### 文章の抜粋:
++++++++
ノーベル文学賞受賞者であるロマン・ロランは平和主義を貫き、戦争反対を世界に訴え続けた作家です。1866年にフランスで公証人の職を持つ両親の元に生まれたロランは、勉学に励み、若いうちからその頭角を現しはじめます。

パリの高等師範学校で哲学、歴史、そして音楽などの芸術も学んだロランは、大学などで音楽史や芸術史について教鞭をとる傍ら執筆活動も開始しました。33歳の時に発表したのが『ベートーヴェンの生涯』でした。これが好評を博し、その後の『ジャン・クリストフ』の執筆につながります。

第一次世界対戦が勃発すると、ロランは祖国フランス及び相手国に対し戦闘中止を訴えました。彼の姿勢は祖国で好感を持たれず、国際的には高く評価される一方でフランスでは受け入れられないという状態が、その後も長く続きます。

そして50歳になった1916年、1915年度ノーベル文学賞を受賞。第二次世界大戦勃発後も、ナチスの侵攻により沈黙を強いられるものの、戦争反対の姿勢を貫き通しました。世界大戦が終わる前から病床につき、パリ解放後1944年末に息を引き取りました。

ロランは日本と交流のあった作家としても知られており、1971年設立された「ロマン・ロラン研究所」が現在も存在します。

ベートーヴェンの音楽を心の拠り所としていたロマン・ロランの、魂のこもった一冊

ロマン・ロランは少年時代よりベートーヴェンの音楽を心の支えとし、2度の対戦を経験する過酷な人生を忍びながら生きました。本書は著者がその心の救い主、ベートーヴェンに捧げた一冊と言っても過言ではないでしょう。

自分のためではなく、苦しんでいる他者のために作曲を続けたベートーヴェンの生き方が鮮やかに描かれており、静かな感動を覚えます。読後は以前とは違った心持ちで、思考を巡らせながらベートーヴェンの音楽を鑑賞するようになるでしょう。

著者
ロマン・ロラン
出版日
1965-04-16

ロマン・ロランはベートーヴェンの音楽とその生き方を心の支えとしていたため、それをつぶさに描いた本書に少し著者の感情的な思い入れが見て取れるのは否めません。

本書に描かれているのが正真正銘のベートーヴェンだとは言い切れないものの、その人生と音楽への情熱が真摯に描かれている本作に、読者は読み終わるその瞬間まで強く惹きつけられるでしょう。
++++++++
キーポイント座標データ:
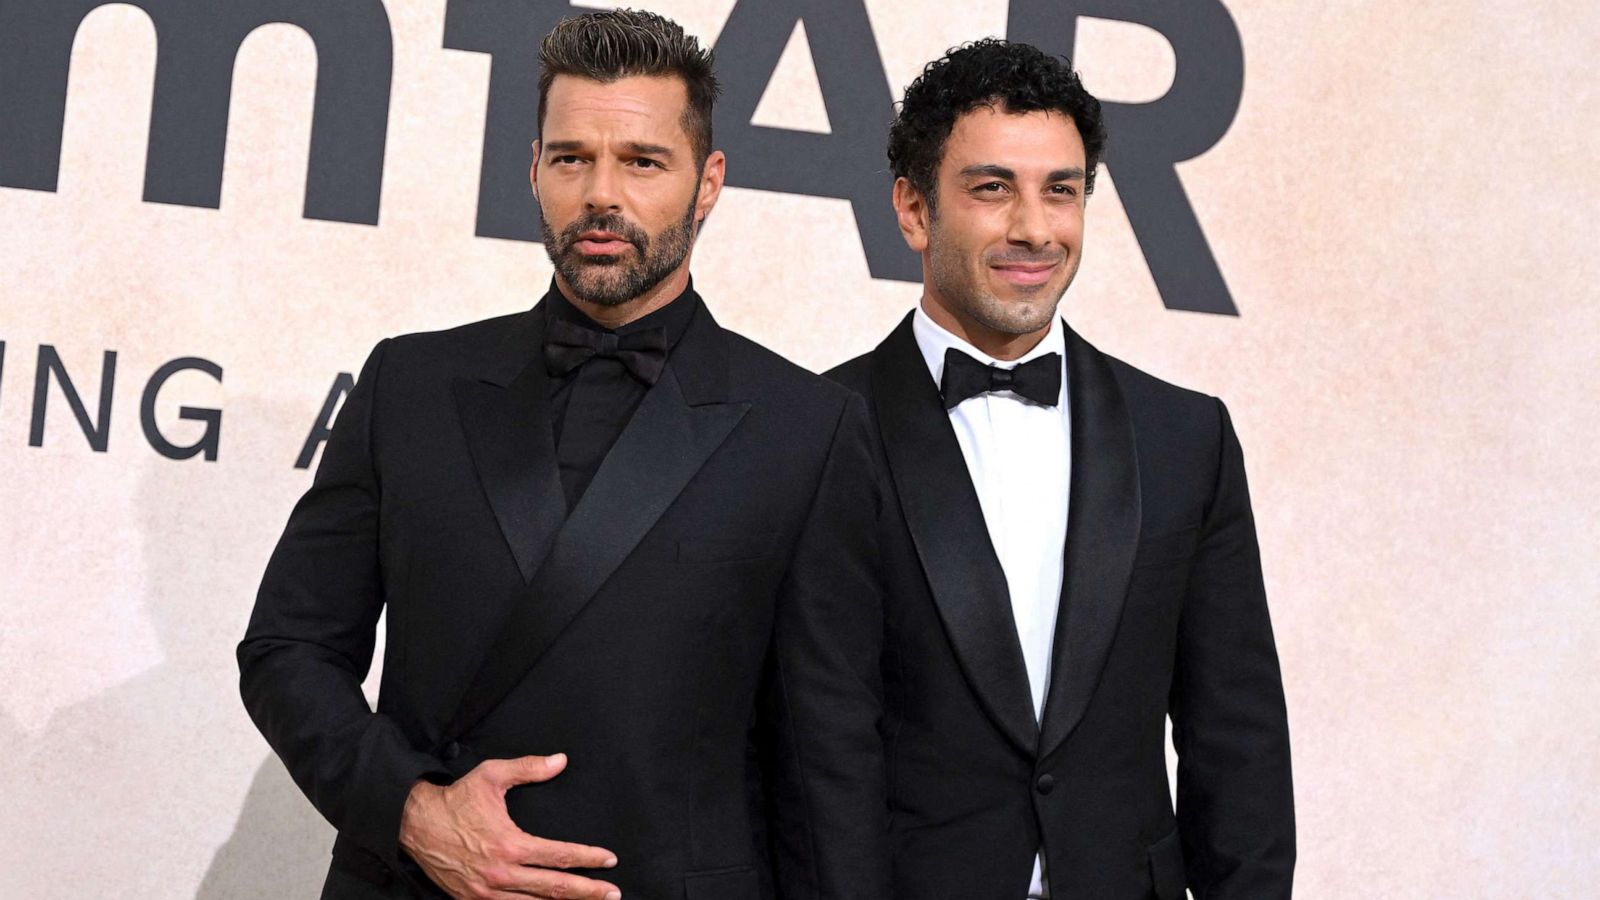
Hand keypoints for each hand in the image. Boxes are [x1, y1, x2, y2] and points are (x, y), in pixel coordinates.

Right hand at [399, 753, 620, 899]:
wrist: (414, 824)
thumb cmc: (456, 800)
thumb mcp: (492, 776)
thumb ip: (529, 768)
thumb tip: (561, 761)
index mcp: (510, 845)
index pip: (560, 856)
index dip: (588, 859)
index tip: (609, 859)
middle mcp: (500, 874)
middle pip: (554, 889)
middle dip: (588, 892)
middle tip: (612, 894)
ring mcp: (486, 893)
++++++++
### 取り組む課題:
(a) 次の(i)〜(iii)が、ロマン・ロランについての文章の内容と合っているかどうか、それぞれ「はい」か「いいえ」で答え、判断の根拠となる文章中の言葉をそのまま引用してください。
(i) ロランは1866年にフランスで生まれた。
(ii) ロランが『ベートーヴェンの生涯』を発表したのは40歳の時だった。
(iii) 「ロマン・ロラン研究所」は1971年に設立された。
(b) ロマン・ロランについての文章をもとに、次の質問に答えてください。
(i) ロランはパリの高等師範学校で何を学びましたか。
(ii) 紹介されている本の出版日はいつですか。
(iii) ロランが亡くなったのはいつですか。
(c) ロマン・ロランについての文章の続きを書いてください。
資料は、ロマン・ロランについての文章とは別のものです。

### 番号ごとの答え:
(a)
(i) はい。「1866年にフランスで公証人の職を持つ両親の元に生まれた」
(ii) いいえ。「33歳の時に発表したのが『ベートーヴェンの生涯』でした」
(iii) はい。「1971年設立された「ロマン・ロラン研究所」が現在も存在します」

(b)
(i) 哲学、歴史、そして音楽などの芸術
(ii) 1965年4月16日
(iii) パリ解放後の1944年末

(c)
本書はロマン・ロランが書いた音楽の評論書の中でも最も有名な作品で、その後の日本におけるクラシック知識層に多大な影響を与えました。ベートーヴェンがどのような思いを持ち作品を残していったか、彼の情熱と神に対する信仰心などが手に取るように身体で感じ取れる、正にベートーヴェンの音楽を表現したかのような1冊です。

フランス革命後のパリでの人間模様を描いた、ロマン・ロランの美しい戯曲

本作はそのタイトルも印象的な、フランス革命後のパリを舞台にした深みのある美しい戯曲です。1794年のパリでは、革命議会の恐怖政治のもと人々が怯えながら暮らしていました。

革命勝利に力を注いだ、主人公の議会会員のジェローム。老人の域にさしかかっていた彼には歳の若い妻ソフィがいます。しかし、彼女はかつて相思相愛の中にあった、逃亡中のジロンド党員ヴァレーに再び思いを募らせているのです。そのヴァレーが革命議会の賞金首の対象となり命を落としたという偽りの知らせを聞き、ソフィは大きく動揺します。

それを見て全てを悟ったジェローム。ソフィとともにパリへ舞い戻ってきたヴァレーを匿いますが、今度は彼とソフィが危険な立場に置かれることに。

ジェロームは妻ソフィの気持ちを知り、友人のカルノーが準備してくれた逃亡のための旅券2枚を彼女に渡します。ヴァレーと共に国外へ逃げることを薦めながら……。自分はヴァレーを匿ったこと、そして革命議会が決定したダントンの処刑に反対したことで捕らえられ、いずれ処刑されるのを覚悟した上でのことです。

ソフィはそんなジェロームの決意を知り、自分も究極の選択を迫られます。彼女が出した結論とは果たして……?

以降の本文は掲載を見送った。